European leaders' long-delayed admission that a break-up of their cherished common currency was a distinct possibility is overshadowing a two-day meeting of the world's largest and fastest growing economies beginning today in the Cote d'Azur resort.
French President Nicolas Sarkozy will welcome Barack Obama of the US, Hu Jintao of China as well as the leaders of India, Brazil, Russia and the other members of the Group of 20 (G20) leading world economies in the city made famous by its annual film festival, but the event is far from the star turn the unpopular French leader had hoped to make six months before he faces a tough re-election vote.
Sarkozy and other top EU officials have long held that it was unthinkable for Greece to quit the euro because it would be, Sarkozy has said, "a failure of Europe."
But in a late-night press conference with German chancellor Angela Merkel yesterday, the leaders signalled for the first time that Greece's exit from the euro was indeed possible.
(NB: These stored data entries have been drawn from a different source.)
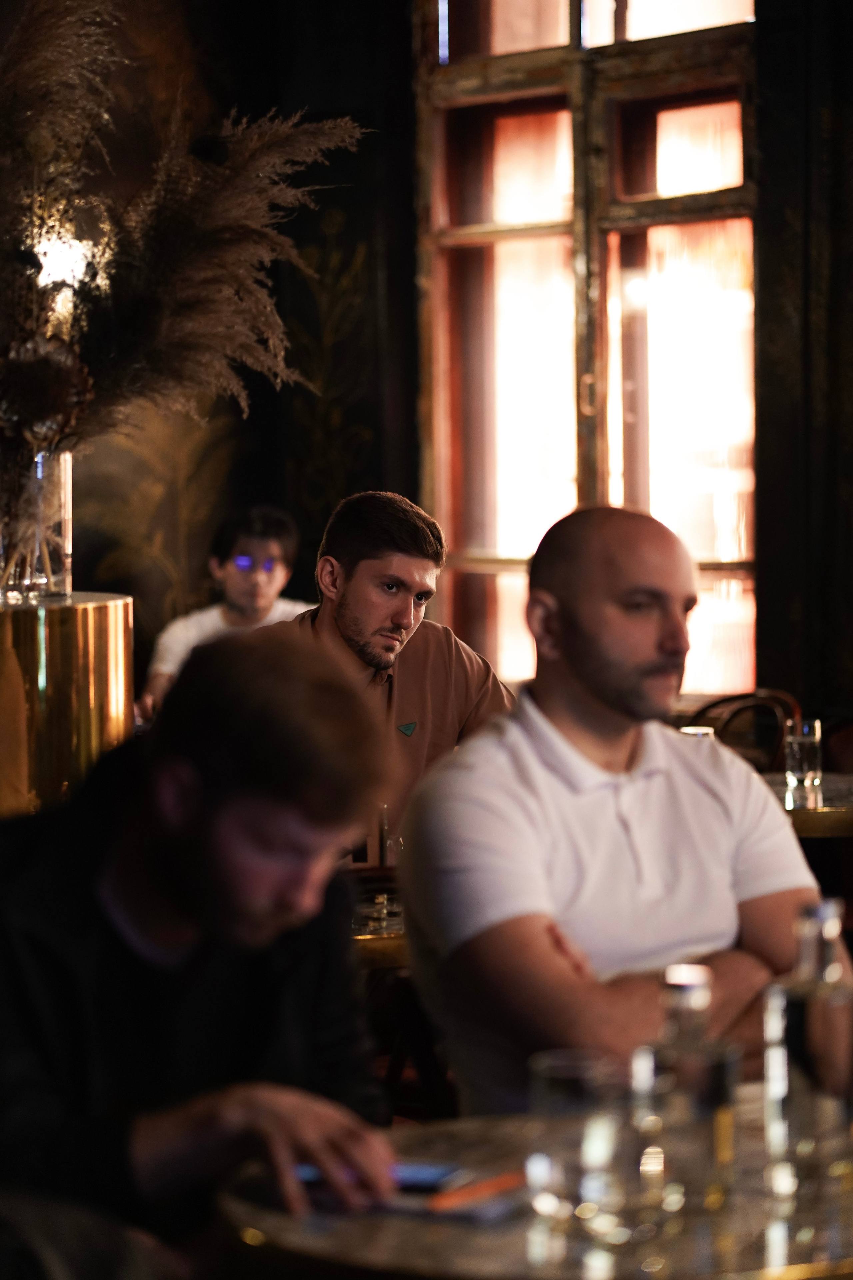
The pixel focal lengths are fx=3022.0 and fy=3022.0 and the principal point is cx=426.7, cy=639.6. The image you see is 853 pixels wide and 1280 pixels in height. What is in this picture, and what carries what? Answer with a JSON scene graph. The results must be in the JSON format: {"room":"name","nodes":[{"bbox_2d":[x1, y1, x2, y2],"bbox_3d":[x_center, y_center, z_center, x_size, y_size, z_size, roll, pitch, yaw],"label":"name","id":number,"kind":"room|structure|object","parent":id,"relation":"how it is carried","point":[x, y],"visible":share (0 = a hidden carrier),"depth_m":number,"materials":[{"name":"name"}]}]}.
{"room":"bar","nodes":[
{"label":"bar","id":0,"kind":"room"},
{"bbox_2d":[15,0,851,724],"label":"wall","id":1,"kind":"structure","parent":0,"point":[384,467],"depth_m":8.96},
{"bbox_2d":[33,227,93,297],"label":"wall lamp","id":2,"kind":"object","parent":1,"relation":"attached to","point":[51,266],"visible":0.4,"depth_m":8.57,"materials":[{"name":"white"}]},
{"bbox_2d":[416,0,760,701],"bbox_3d":[0.532,-1.053,8.829,1.516,2.718,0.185,2,3,42],"label":"window","id":3,"kind":"structure","parent":1,"relation":"in","point":[635,11],"depth_m":8.88,"materials":[{"name":"brown"}]},
{"bbox_2d":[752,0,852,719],"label":"dark curtain","id":4,"kind":"object","parent":1,"relation":"attached to","point":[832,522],"visible":0.83,"depth_m":7.98,"materials":[{"name":"fabric"}]},
{"label":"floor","id":5,"kind":"structure","parent":0,"visible":0},
{"bbox_2d":[0,591,133,816],"bbox_3d":[-0.710,0.522,5.016,0.432,1.158,0.431,2,3,42],"label":"gold pedestal","id":6,"kind":"object","parent":5,"relation":"on","point":[65,652],"visible":0.66,"depth_m":4.84,"materials":[{"name":"gold metal"}]},
{"bbox_2d":[0,447,72,600],"bbox_3d":[-0.684,-0.191,4.961,0.193,0.260,0.195,2,3,42],"label":"glass vase","id":7,"kind":"object","parent":6,"relation":"on","point":[68,459],"visible":0.76,"depth_m":4.89,"materials":[{"name":"clear glass"}]},
{"bbox_2d":[0,1,368,474],"bbox_3d":[-0.714,-0.655,4.835,1.074,1.079,1.157,2,3,42],"label":"pampas grass","id":8,"kind":"structure","parent":7,"relation":"in","point":[167,304],"depth_m":4.82,"materials":[{"name":"plant"}]},
{"bbox_2d":[0,627,396,1279],"bbox_3d":[-0.301,0.456,2.861,0.543,0.961,0.658,-1,3,-18],"label":"man","id":9,"kind":"object","parent":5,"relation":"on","point":[205,855],"visible":0.96,"depth_m":2.73},
{"bbox_2d":[140,505,314,722],"bbox_3d":[-0.498,0.123,8.189,0.564,0.971,0.543,0,2,1],"label":"man","id":10,"kind":"object","parent":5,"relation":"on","point":[272,547],"visible":0.44,"depth_m":8.13},
{"bbox_2d":[349,888,407,969],"bbox_3d":[-0.170,0.752,4.780,0.863,0.686,0.843,2,3,42],"label":"table","id":11,"kind":"object","parent":5,"relation":"on","point":[379,943],"visible":0.1,"depth_m":4.39,"materials":[{"name":"gold"}]},
{"bbox_2d":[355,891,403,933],"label":"drinking glass","id":12,"kind":"object","parent":11,"relation":"on","point":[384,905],"visible":0.87,"depth_m":4.34,"materials":[{"name":"clear glass"}]},
{"bbox_2d":[377,803,403,870],"bbox_3d":[-0.053,0.328,4.772,0.066,0.144,0.065,2,3,42],"label":"drinking glass","id":13,"kind":"object","parent":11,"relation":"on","point":[384,835],"visible":0.6,"depth_m":4.75,"materials":[{"name":"clear glass"}]},
{"bbox_2d":[262,491,520,863],"bbox_3d":[-0.107,0.200,5.460,0.597,0.934,0.540,-2,3,-34],"label":"man","id":14,"kind":"object","parent":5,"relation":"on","point":[344,617],"visible":0.52,"depth_m":5.37},
{"bbox_2d":[211,1097,852,1279],"bbox_3d":[0.252,0.822,2.665,0.834,0.720,0.845,2,3,42],"label":"round table","id":15,"kind":"object","parent":5,"relation":"on","point":[344,1228],"visible":0.58,"depth_m":2.48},
{"bbox_2d":[287,1160,525,1221],"bbox_3d":[-0.019,0.462,2.569,0.216,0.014,0.138,1,3,26],"label":"smartphone","id":16,"kind":"object","parent":15,"relation":"on","point":[396,1206],"visible":0.61,"depth_m":2.53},
{"bbox_2d":[426,1169,528,1213],"bbox_3d":[0.047,0.462,2.546,0.011,0.012,0.161,1,3,33],"label":"orange pen","id":17,"kind":"object","parent":15,"relation":"on","point":[476,1193],"visible":0.95,"depth_m":2.53,"materials":[{"name":"orange"}]},
{"bbox_2d":[524,1048,622,1255],"bbox_3d":[0.119,0.404,2.371,0.082,0.148,0.082,2,3,42],"label":"drinking glass","id":18,"kind":"object","parent":15,"relation":"on","point":[546,1080],"visible":0.98,"depth_m":2.34,"materials":[{"name":"clear glass"}]},
{"bbox_2d":[635,963,738,1233],"bbox_3d":[0.209,0.369,2.429,0.080,0.213,0.081,2,3,42],"label":"glass bottle","id":19,"kind":"object","parent":15,"relation":"on","point":[692,985],"visible":0.98,"depth_m":2.40,"materials":[{"name":"clear glass"}]},
{"bbox_2d":[761,896,852,1212],"bbox_3d":[0.326,0.345,2.528,0.079,0.259,0.081,2,3,42],"label":"glass bottle","id":20,"kind":"object","parent":15,"relation":"on","point":[777,1003],"visible":0.99,"depth_m":2.49,"materials":[{"name":"clear glass"}]},
{"bbox_2d":[396,502,841,1117],"bbox_3d":[0.250,0.408,3.560,0.580,1.089,0.636,-1,3,-20],"label":"man","id":21,"kind":"object","parent":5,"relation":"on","point":[543,767],"visible":0.87,"depth_m":3.44},
{"bbox_2d":[685,689,802,772],"bbox_3d":[0.645,0.567,7.331,0.519,0.863,0.535,2,3,42],"label":"chair","id":22,"kind":"object","parent":5,"relation":"on","point":[727,700],"visible":0.26,"depth_m":7.36,"materials":[{"name":"brown"}]},
{"bbox_2d":[759,769,852,838],"bbox_3d":[0.826,0.676,6.227,0.834,0.720,0.824,2,3,42],"label":"table","id":23,"kind":"object","parent":5,"relation":"on","point":[832,782],"visible":0.26,"depth_m":5.90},
{"bbox_2d":[680,724,715,738],"bbox_3d":[0.530,0.239,5.916,0.080,0.134,0.080,2,3,42],"label":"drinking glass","id":24,"kind":"object","parent":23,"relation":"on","point":[690,730],"visible":0.14,"depth_m":5.90,"materials":[{"name":"clear glass"}]},
{"bbox_2d":[785,716,822,797],"bbox_3d":[0.767,0.233,6.143,0.080,0.150,0.079,2,3,42],"label":"drinking glass","id":25,"kind":"object","parent":23,"relation":"on","point":[807,730],"visible":0.99,"depth_m":6.11,"materials":[{"name":"clear glass"}]}
]}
Saying that Europe had "done everything we could" to keep Greece in the eurozone, Sarkozy said "now it is up to them to decide if they want to stay in the euro with us."
That shift was prompted by the shock decision of Greek Prime Minister George Papandreou to call a controversial referendum on his country's $130 billion European bailout plan in early December that caught European leaders completely off guard and scrambling for a response.
Papandreou's stunning announcement Monday that he would stage a referendum roiled world financial markets and threw into question an ambitious and costly European deal worked out in torturous negotiations a week ago.